Context is important. But do not come to the point in your study where context has over-ridden the simple statements, easy to be understood. And do not think that the context of a chapter or two within an individual’s life is the full context of what God is doing.


3 thoughts on “The ins and outs of context

  1. To focus on context and ignore the present statement is bad exegesis, for sure. Also, of course, is ignoring context and focusing solely on the present statement. And when I say context, of course, I do not simply mean scriptural context. Proper exegesis needs to pay attention also to historical and cultural context as well. There are specific places where statements made are clear, precise, and unequivocally state one thing and one thing only. Context isn’t that important in the interpretation of that statement, that is true. But I do think that the Holy Spirit put that clear statement in the flow of that particular passage/chapter/etc… for a reason… there was a very specific reason that statement wasn’t left out on it’s own.

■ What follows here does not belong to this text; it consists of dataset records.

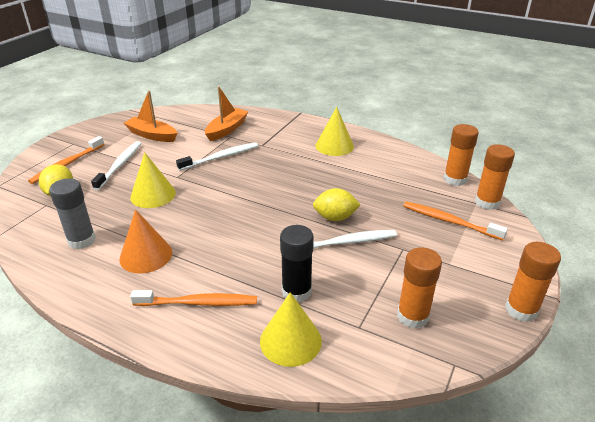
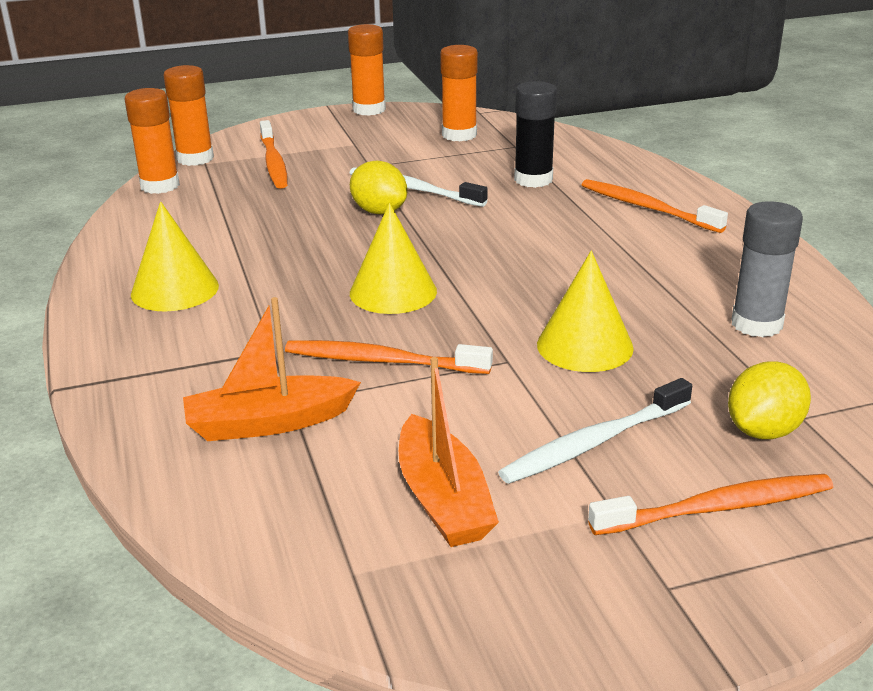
camera: 135 degrees left, 5 degrees down
(146, 255) = (670, 269): orange cone -> none
(221, 157) = (382, 361): white toothbrush -> orange toothbrush
(290, 341) = (587, 159): yellow cone -> yellow cone (393, 292)

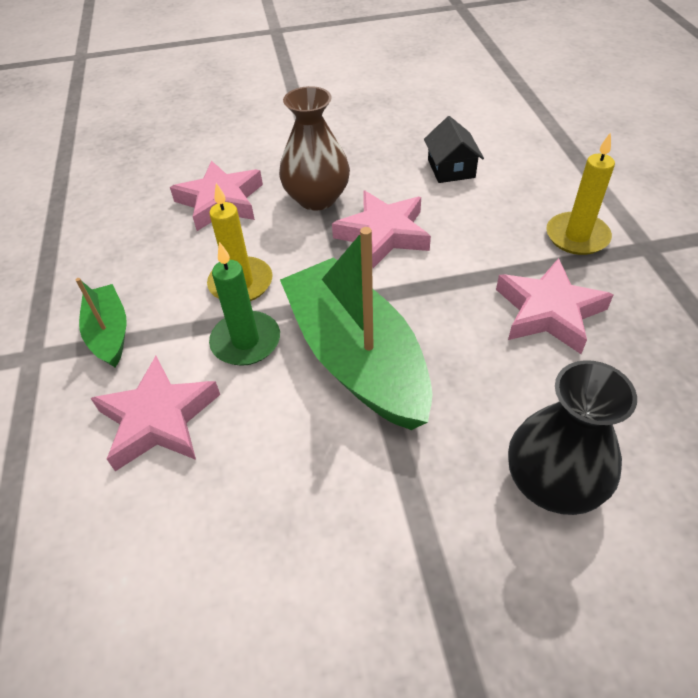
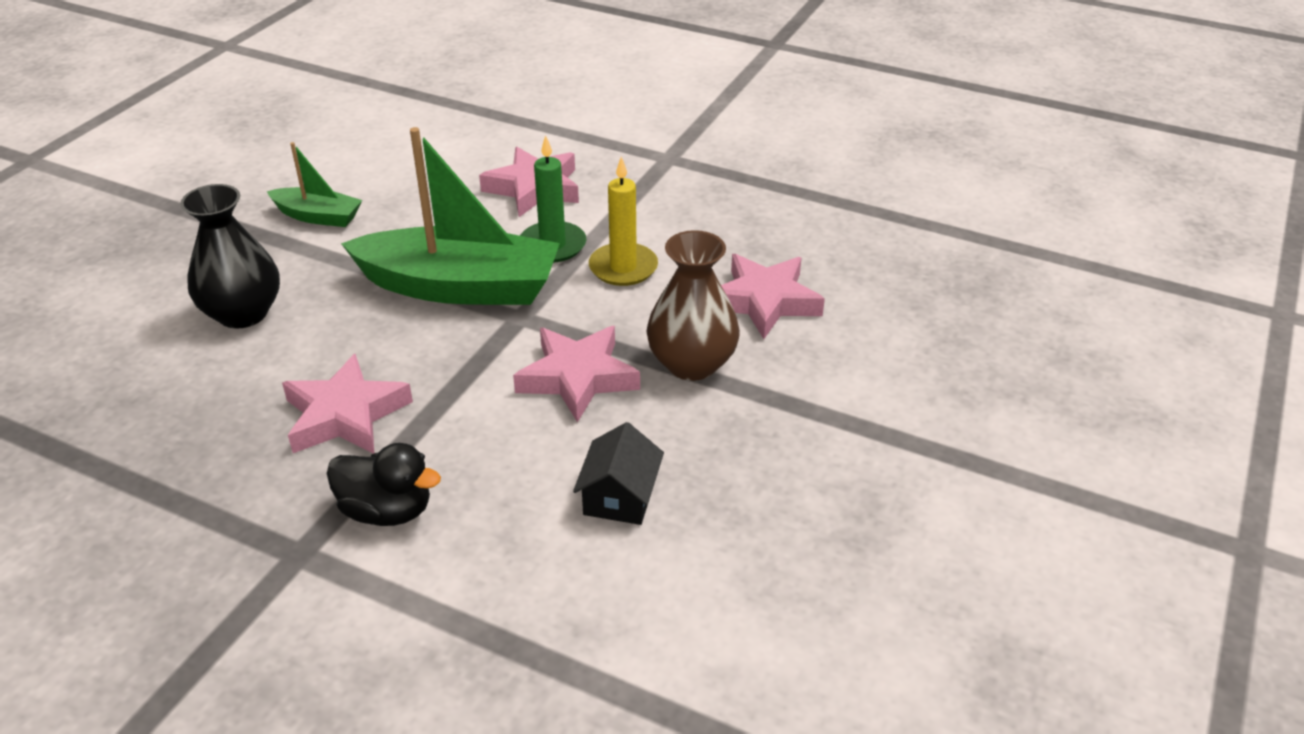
camera: 125 degrees right, 10 degrees down
(109, 333) = (648, 192): green boat -> green boat (318, 216)
(451, 168) = (620, 496): black house -> black house turned 75 degrees clockwise
(577, 236) = (387, 511): yellow candle -> black duck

    Sometimes statements are not quite as clear as they seem. Sometimes they SEEM clear because we are NOT looking at the surrounding passages. The way that Harold Camping defended his teaching that the church age is over was pulling one statement from 1 Peter 4:17 way out of context. That statement my seem pretty straight forward… but the context provides the simple statement’s meaning.

    I would encourage anyone make sure to look at context, even if a statement seems plain… JUST IN CASE it isn’t as plain as it seems. Don’t ignore the statement… but don’t ignore context either. Always, I would say, pay attention to them BOTH.

    Not sure if that is what you were saying or not… I wasn’t certain.

  2. I agree that we need to look at the historical and cultural context as well. Also, we need to look at the context to ensure that we are not over simplifying. However, I have rarely heard anything on making sure we don’t over-complicate. I was attempting to provide that other angle to the same discussion. Not neglecting the importance of context, but stressing something that I see often ignored. It sounds like we are in agreement to me.

  3. Yeah – after I posted my reply, I thought of a way that people do exactly what you are talking about… they ignore the statements in order to focus on context and end up over-complicating and often ignoring Scripture… that is when people excuse just about any and all present behaviors (that seem to be forbidden in Scripture) by saying that what the Scripture says was true THEN, because of the cultural context, but that it is different now. I hear that with a lot of things… and that struck me as skipping the statement for the context.